## REQUEST
Return the entries verbatim and drop every picture.

Document layout detection data
■ ■ ■ ■ ■ ■ ■
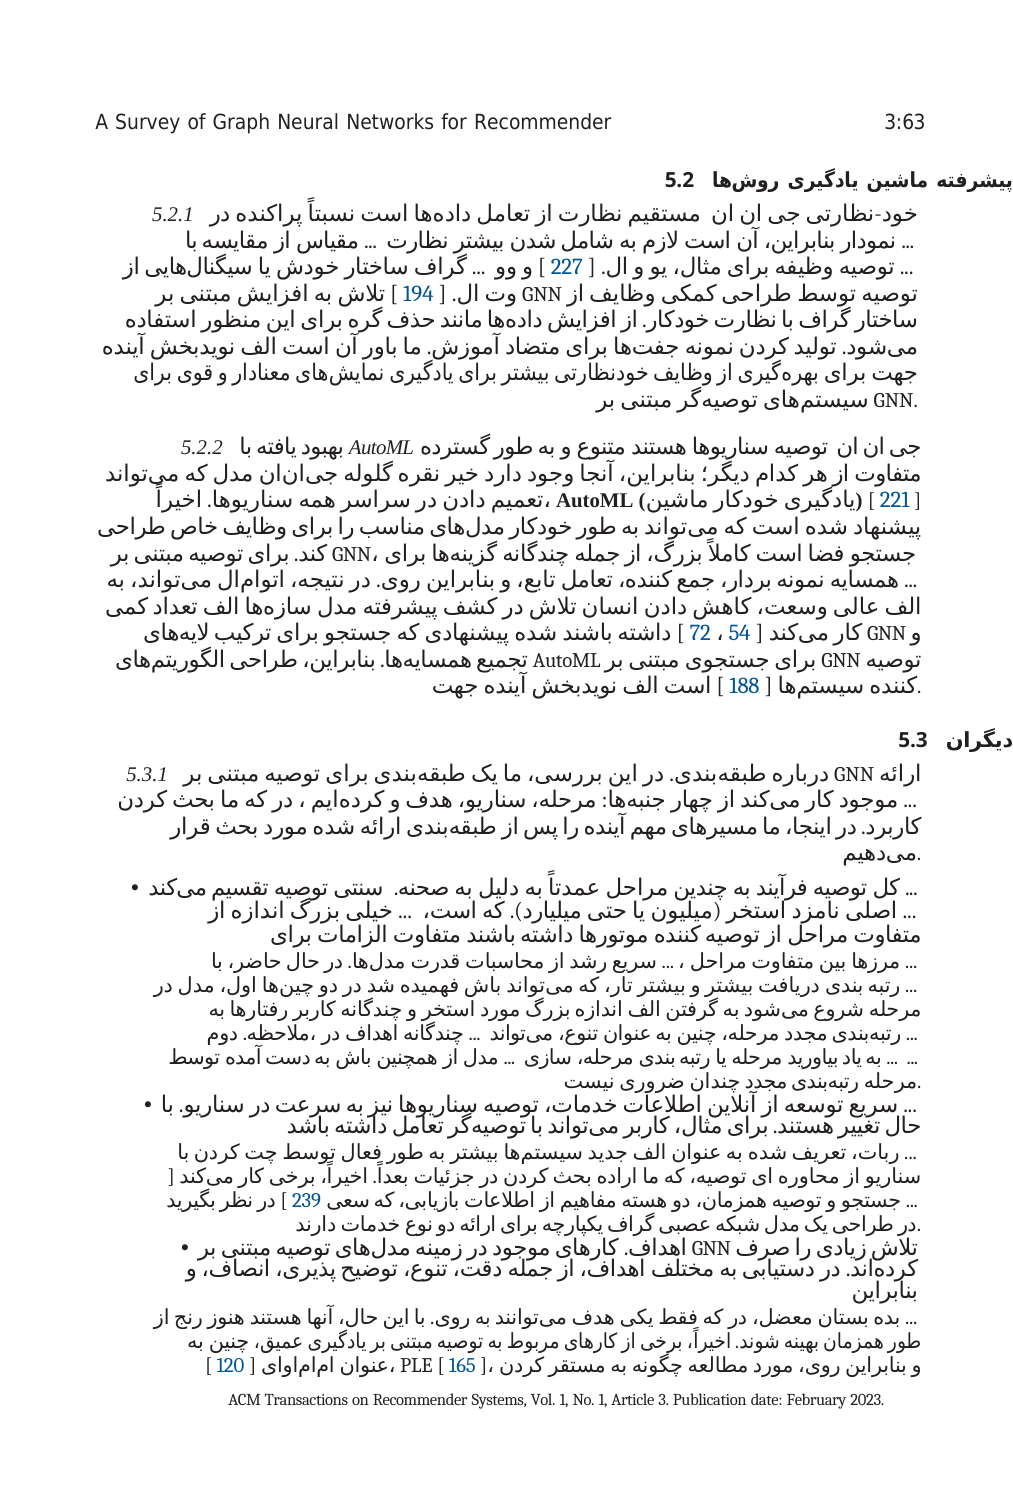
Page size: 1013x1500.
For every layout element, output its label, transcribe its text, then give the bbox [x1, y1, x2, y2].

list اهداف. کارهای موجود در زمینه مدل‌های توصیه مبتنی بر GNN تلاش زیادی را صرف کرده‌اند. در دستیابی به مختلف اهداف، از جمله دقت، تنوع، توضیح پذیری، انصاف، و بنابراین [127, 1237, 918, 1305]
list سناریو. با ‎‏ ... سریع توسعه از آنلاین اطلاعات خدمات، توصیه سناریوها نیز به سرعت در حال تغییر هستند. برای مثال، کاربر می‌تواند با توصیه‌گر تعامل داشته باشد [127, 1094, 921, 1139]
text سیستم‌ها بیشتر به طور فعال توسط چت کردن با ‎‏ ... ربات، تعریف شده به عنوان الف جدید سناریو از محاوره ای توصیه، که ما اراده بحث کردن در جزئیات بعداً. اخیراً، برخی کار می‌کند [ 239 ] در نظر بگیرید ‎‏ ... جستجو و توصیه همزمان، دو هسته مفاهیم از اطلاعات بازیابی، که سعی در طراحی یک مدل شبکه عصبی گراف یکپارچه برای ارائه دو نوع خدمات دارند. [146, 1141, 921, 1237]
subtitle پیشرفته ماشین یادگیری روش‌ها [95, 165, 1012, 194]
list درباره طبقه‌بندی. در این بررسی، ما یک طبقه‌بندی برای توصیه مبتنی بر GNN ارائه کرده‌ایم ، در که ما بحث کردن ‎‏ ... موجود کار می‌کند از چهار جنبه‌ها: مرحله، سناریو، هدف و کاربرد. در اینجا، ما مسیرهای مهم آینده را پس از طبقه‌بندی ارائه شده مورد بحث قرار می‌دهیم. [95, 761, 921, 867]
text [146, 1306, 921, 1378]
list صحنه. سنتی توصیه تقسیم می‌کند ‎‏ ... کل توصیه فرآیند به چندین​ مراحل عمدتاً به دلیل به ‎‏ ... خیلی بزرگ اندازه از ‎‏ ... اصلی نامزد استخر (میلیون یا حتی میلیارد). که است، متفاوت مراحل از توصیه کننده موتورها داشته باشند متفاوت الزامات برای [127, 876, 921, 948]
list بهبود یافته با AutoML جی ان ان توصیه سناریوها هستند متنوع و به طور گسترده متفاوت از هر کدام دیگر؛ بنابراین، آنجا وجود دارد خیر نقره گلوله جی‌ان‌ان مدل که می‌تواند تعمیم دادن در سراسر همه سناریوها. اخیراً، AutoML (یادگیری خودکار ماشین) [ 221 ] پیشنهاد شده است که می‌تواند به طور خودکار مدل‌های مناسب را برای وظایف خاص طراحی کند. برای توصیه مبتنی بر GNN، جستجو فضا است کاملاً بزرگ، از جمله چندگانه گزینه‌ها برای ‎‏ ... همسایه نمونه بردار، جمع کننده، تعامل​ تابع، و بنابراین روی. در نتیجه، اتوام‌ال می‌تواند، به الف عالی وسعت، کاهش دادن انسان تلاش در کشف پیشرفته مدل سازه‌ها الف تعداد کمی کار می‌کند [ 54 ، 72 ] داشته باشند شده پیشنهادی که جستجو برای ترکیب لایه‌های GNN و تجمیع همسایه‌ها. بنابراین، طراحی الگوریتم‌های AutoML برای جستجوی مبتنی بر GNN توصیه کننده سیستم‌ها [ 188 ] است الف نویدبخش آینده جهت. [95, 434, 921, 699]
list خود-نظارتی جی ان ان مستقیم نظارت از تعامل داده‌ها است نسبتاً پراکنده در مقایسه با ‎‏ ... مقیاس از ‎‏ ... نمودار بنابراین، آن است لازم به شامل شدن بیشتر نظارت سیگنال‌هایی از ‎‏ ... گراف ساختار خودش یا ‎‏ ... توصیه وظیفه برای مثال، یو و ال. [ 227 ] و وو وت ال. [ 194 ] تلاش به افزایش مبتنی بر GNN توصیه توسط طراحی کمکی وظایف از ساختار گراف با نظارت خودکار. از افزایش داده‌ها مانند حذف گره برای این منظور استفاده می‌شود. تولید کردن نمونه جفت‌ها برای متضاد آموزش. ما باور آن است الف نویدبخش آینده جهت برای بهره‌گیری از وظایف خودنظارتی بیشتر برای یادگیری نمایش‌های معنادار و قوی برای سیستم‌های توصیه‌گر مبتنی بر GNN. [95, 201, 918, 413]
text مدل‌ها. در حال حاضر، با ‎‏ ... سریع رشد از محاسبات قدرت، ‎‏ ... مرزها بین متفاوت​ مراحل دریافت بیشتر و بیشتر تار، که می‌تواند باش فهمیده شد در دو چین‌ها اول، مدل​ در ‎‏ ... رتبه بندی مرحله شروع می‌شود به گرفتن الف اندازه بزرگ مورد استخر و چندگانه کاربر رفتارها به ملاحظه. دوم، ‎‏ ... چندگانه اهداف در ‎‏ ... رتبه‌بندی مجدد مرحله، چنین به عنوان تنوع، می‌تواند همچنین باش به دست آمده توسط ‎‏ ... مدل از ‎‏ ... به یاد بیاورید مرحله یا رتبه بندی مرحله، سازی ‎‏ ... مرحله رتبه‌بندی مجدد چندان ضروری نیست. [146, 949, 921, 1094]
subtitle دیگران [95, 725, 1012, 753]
■ ■ ■ ■ ■ ■ ■
## ANSWER SECTION
Page size: 1013x1500.
For every layout element, output its label, transcribe its text, then give the bbox [x1, y1, x2, y2].

list اهداف. کارهای موجود در زمینه مدل‌های توصیه مبتنی بر GNN تلاش زیادی را صرف کرده‌اند. در دستیابی به مختلف اهداف، از جمله دقت، تنوع، توضیح پذیری، انصاف، و بنابراین [127, 1237, 918, 1305]
list سناریو. با ‎‏ ... سریع توسعه از آنلاین اطلاعات خدمات، توصیه سناریوها نیز به سرعت در حال تغییر هستند. برای مثال، کاربر می‌تواند با توصیه‌گر تعامل داشته باشد [127, 1094, 921, 1139]
text سیستم‌ها بیشتر به طور فعال توسط چت کردن با ‎‏ ... ربات، تعریف شده به عنوان الف جدید سناریو از محاوره ای توصیه، که ما اراده بحث کردن در جزئیات بعداً. اخیراً، برخی کار می‌کند [ 239 ] در نظر بگیرید ‎‏ ... جستجو و توصیه همزمان، دو هسته مفاهیم از اطلاعات بازیابی، که سعی در طراحی یک مدل شبکه عصبی گراف یکپارچه برای ارائه دو نوع خدمات دارند. [146, 1141, 921, 1237]
subtitle پیشرفته ماشین یادگیری روش‌ها [95, 165, 1012, 194]
list درباره طبقه‌بندی. در این بررسی، ما یک طبقه‌بندی برای توصیه مبتنی بر GNN ارائه کرده‌ایم ، در که ما بحث کردن ‎‏ ... موجود کار می‌کند از چهار جنبه‌ها: مرحله، سناریو، هدف و کاربرد. در اینجا، ما مسیرهای مهم آینده را پس از طبقه‌بندی ارائه شده مورد بحث قرار می‌دهیم. [95, 761, 921, 867]
text [146, 1306, 921, 1378]
list صحنه. سنتی توصیه تقسیم می‌کند ‎‏ ... کل توصیه فرآیند به چندین​ مراحل عمدتاً به دلیل به ‎‏ ... خیلی بزرگ اندازه از ‎‏ ... اصلی نامزد استخر (میلیون یا حتی میلیارد). که است، متفاوت مراحل از توصیه کننده موتورها داشته باشند متفاوت الزامات برای [127, 876, 921, 948]
list بهبود یافته با AutoML جی ان ان توصیه سناریوها هستند متنوع و به طور گسترده متفاوت از هر کدام دیگر؛ بنابراین، آنجا وجود دارد خیر نقره گلوله جی‌ان‌ان مدل که می‌تواند تعمیم دادن در سراسر همه سناریوها. اخیراً، AutoML (یادگیری خودکار ماشین) [ 221 ] پیشنهاد شده است که می‌تواند به طور خودکار مدل‌های مناسب را برای وظایف خاص طراحی کند. برای توصیه مبتنی بر GNN، جستجو فضا است کاملاً بزرگ، از جمله چندگانه گزینه‌ها برای ‎‏ ... همسایه نمونه بردار، جمع کننده، تعامل​ تابع، و بنابراین روی. در نتیجه، اتوام‌ال می‌تواند، به الف عالی وسعت، کاهش دادن انسان تلاش در کشف پیشرفته مدل سازه‌ها الف تعداد کمی کار می‌کند [ 54 ، 72 ] داشته باشند شده پیشنهادی که جستجو برای ترکیب لایه‌های GNN و تجمیع همسایه‌ها. بنابراین، طراحی الگوریتم‌های AutoML برای جستجوی مبتنی بر GNN توصیه کننده سیستم‌ها [ 188 ] است الف نویدبخش آینده جهت. [95, 434, 921, 699]
list خود-نظارتی جی ان ان مستقیم نظارت از تعامل داده‌ها است نسبتاً پراکنده در مقایسه با ‎‏ ... مقیاس از ‎‏ ... نمودار بنابراین، آن است لازم به شامل شدن بیشتر نظارت سیگنال‌هایی از ‎‏ ... گراف ساختار خودش یا ‎‏ ... توصیه وظیفه برای مثال، یو و ال. [ 227 ] و وو وت ال. [ 194 ] تلاش به افزایش مبتنی بر GNN توصیه توسط طراحی کمکی وظایف از ساختار گراف با نظارت خودکار. از افزایش داده‌ها مانند حذف گره برای این منظور استفاده می‌شود. تولید کردن نمونه جفت‌ها برای متضاد آموزش. ما باور آن است الف نویدبخش آینده جهت برای بهره‌گیری از وظایف خودنظارتی بیشتر برای یادگیری نمایش‌های معنادار و قوی برای سیستم‌های توصیه‌گر مبتنی بر GNN. [95, 201, 918, 413]
text مدل‌ها. در حال حاضر، با ‎‏ ... سریع رشد از محاسبات قدرت، ‎‏ ... مرزها بین متفاوت​ مراحل دریافت بیشتر و بیشتر تار، که می‌تواند باش فهمیده شد در دو چین‌ها اول، مدل​ در ‎‏ ... رتبه بندی مرحله شروع می‌شود به گرفتن الف اندازه بزرگ مورد استخر و چندگانه کاربر رفتارها به ملاحظه. دوم، ‎‏ ... چندگانه اهداف در ‎‏ ... رتبه‌بندی مجدد مرحله، چنین به عنوان تنوع، می‌تواند همچنین باش به دست آمده توسط ‎‏ ... مدل از ‎‏ ... به یاد بیاورید مرحله یا رتبه بندی مرحله، سازی ‎‏ ... مرحله رتبه‌بندی مجدد چندان ضروری نیست. [146, 949, 921, 1094]
subtitle دیگران [95, 725, 1012, 753]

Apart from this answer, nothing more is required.